— Extract provided —
Pets Are Family, Too

A Post for the OTHER Family Members

Bogie the dog

I’m a family member, too.

Today he had a suggestion. “Are you writing about your family?” “Yes.” “How come there’s no one with fur or feathers in there?”

Bogie wants to know if there are other dogs in the family history, and so do I.  Has our family always been animal lovers? Most of the pets I have stories about come from recent history.

“A dog reflects the family life. Whoever saw a frisky dog in a gloomy family, or a sad dog in a happy one? Snarling people have snarling dogs, dangerous people have dangerous ones.”
Arthur Conan Doyle, The Case-Book of Sherlock Holmes

The History of Animal Loves

The earliest ancestors on my tree were farmers and had a different attitude about animals. Animals worked just like everybody else. The Pilgrims, we know, included dogs on the Mayflower, although I don’t know about the Fortune, on which William Bassett sailed.

Jumping ahead to the 1800s, I know that my great-grandmother Isabella McCabe Anderson loved to ride her horse through the Ohio countryside, but of course although horses could become friends, they were a necessary adjunct to life.  My grandfather Doctor William Stout even had a barn behind his house in the center of Killbuck to keep the horses who pulled his wagon when he had to go on house calls in the countryside.

Speaking of Doc Stout, I have a picture of him and a matching one of his wife that would be absolutely wonderful had they not faded to unrecognizable blobs.  However, I can make out that there is a large dog sitting at the feet of Doc Stout.

And I have written about my mother’s pet Pony, Wrangles.

— Collected data entries —
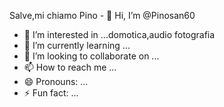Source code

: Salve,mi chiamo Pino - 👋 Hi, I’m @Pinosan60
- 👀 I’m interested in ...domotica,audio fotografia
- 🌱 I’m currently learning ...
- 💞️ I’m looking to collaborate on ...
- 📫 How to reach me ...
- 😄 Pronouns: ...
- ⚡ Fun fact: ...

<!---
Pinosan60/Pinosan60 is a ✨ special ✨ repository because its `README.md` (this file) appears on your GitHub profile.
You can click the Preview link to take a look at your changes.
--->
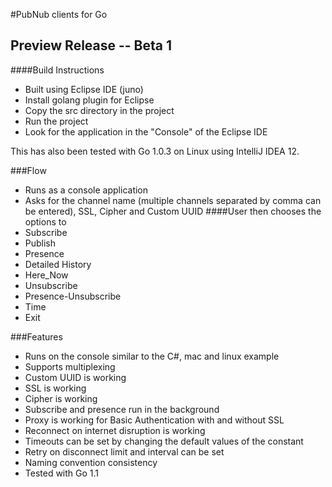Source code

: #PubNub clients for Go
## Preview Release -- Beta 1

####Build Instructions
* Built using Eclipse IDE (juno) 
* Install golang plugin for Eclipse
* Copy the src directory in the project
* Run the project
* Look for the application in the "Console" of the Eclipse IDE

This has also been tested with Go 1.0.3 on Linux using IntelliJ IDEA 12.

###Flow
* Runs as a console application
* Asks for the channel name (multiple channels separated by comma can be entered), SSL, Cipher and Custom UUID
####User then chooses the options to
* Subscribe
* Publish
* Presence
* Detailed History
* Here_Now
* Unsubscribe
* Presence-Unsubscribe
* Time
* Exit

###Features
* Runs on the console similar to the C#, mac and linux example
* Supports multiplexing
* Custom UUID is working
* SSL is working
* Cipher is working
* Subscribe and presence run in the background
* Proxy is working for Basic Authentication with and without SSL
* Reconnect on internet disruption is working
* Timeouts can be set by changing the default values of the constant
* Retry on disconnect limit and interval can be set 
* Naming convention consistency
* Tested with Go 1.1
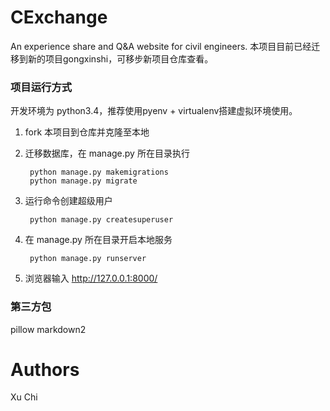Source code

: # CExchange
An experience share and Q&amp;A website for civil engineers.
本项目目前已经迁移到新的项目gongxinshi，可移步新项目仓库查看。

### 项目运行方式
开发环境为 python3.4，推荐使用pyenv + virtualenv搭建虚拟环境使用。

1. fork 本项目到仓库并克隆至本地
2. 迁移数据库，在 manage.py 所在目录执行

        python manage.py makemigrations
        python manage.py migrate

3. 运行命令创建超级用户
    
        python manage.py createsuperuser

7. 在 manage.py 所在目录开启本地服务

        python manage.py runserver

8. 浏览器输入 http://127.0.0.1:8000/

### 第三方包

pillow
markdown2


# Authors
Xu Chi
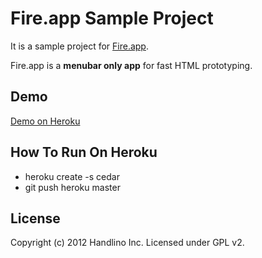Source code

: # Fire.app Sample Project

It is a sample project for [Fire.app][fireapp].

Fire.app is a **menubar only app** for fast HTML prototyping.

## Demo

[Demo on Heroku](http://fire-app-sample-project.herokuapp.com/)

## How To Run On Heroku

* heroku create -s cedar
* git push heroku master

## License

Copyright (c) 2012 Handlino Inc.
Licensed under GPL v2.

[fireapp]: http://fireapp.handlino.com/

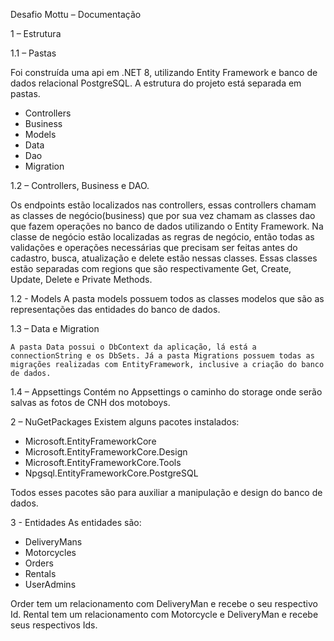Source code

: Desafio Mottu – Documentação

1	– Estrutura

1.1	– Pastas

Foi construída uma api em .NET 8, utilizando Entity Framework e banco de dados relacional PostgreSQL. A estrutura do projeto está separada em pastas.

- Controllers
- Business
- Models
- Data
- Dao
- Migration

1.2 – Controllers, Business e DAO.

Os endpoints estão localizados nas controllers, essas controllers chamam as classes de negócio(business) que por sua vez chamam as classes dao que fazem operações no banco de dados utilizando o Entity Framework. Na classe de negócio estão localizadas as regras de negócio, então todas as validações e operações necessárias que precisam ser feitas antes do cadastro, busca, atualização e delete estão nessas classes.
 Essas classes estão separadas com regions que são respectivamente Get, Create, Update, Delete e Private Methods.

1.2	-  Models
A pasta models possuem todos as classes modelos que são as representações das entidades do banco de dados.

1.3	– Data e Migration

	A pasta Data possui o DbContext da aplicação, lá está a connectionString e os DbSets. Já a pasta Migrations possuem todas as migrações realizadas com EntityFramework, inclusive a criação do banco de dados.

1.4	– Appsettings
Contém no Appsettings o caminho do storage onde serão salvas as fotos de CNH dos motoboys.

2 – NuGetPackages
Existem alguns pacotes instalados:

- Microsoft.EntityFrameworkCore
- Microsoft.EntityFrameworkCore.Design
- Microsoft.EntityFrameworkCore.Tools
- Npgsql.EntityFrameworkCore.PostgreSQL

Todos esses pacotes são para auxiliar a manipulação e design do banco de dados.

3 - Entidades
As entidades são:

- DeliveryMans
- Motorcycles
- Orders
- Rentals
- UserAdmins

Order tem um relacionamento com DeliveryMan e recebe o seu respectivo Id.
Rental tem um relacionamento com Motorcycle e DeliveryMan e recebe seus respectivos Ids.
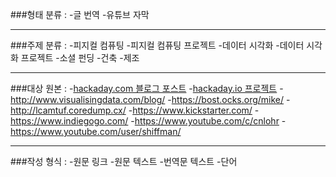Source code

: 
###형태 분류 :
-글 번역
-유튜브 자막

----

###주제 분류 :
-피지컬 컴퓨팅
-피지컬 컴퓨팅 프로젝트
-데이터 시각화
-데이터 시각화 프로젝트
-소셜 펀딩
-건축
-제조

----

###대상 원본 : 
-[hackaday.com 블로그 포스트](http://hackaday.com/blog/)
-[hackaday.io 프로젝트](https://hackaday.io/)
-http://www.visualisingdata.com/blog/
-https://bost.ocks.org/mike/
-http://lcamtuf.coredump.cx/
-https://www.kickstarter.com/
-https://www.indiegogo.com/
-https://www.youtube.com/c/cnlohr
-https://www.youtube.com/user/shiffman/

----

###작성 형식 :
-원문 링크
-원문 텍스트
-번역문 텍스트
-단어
* * *
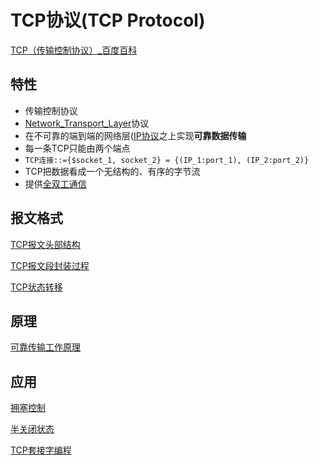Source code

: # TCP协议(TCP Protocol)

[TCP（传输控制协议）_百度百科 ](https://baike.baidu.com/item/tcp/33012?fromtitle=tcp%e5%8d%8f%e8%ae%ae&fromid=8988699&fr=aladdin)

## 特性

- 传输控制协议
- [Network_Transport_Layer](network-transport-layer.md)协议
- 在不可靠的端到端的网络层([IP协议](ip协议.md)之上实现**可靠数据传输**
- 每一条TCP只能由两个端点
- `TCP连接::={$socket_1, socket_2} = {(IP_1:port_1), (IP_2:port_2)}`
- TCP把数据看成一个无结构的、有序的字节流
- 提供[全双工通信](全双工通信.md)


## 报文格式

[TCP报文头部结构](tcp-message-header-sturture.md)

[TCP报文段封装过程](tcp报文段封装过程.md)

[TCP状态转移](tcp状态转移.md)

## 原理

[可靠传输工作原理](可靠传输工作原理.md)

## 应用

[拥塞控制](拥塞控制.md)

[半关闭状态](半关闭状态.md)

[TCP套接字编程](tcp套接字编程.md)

— What this task involves —
Proceed with the family-pets blog post from the point where it stops, writing in the same first-person voice.

— Written reply —
Vera Anderson’s Peggy, the Spitz

“If there are no dogs in Heaven, then when I die I want to go where they went.” Will Rogers

From the time my mother was in college until  I was a baby, grandma owned her favorite dog ,  Peggy. A snow white Spitz, Peggy bridged four generations of humans. She frequently sat for portraits, including one that shows my great-grandmother Hattie Morgan Stout who died before I was born.

When I was in grade school, sometimes living at Grandma Vera’s house she no longer had dogs, but she did keep lovebirds in a cage. I indignantly thought that was cruelty. Birds should fly free. But they were beautiful and kept her from being lonely with their singing.

Mom and Dad in the 1930s with Banky and Wistful Lady

My mother and father adopted dogs before they were married, in anticipation of starting a family, but they apparently did not have much luck with the dogs. In July 1937, my dad adopted a Cocker Spaniel, complete with AKA papers. She was beautiful, and named Wistful Lady. Oddly, I never heard mother and dad talk about her, even when my husband and I later adopted a similar black Cocker Spaniel. We named the beautiful brunette after Elizabeth Taylor.

Cocker Spaniel, Wistful Lady

Paul Kaser’s dog Wistful Lady 1938

Back in 1938, in the letters exchanged during their courtship two months before they married my mother talks about a dog she had picked out, called Banky. I have no pictures, and no idea what breed it was, but it seems to be a sad story.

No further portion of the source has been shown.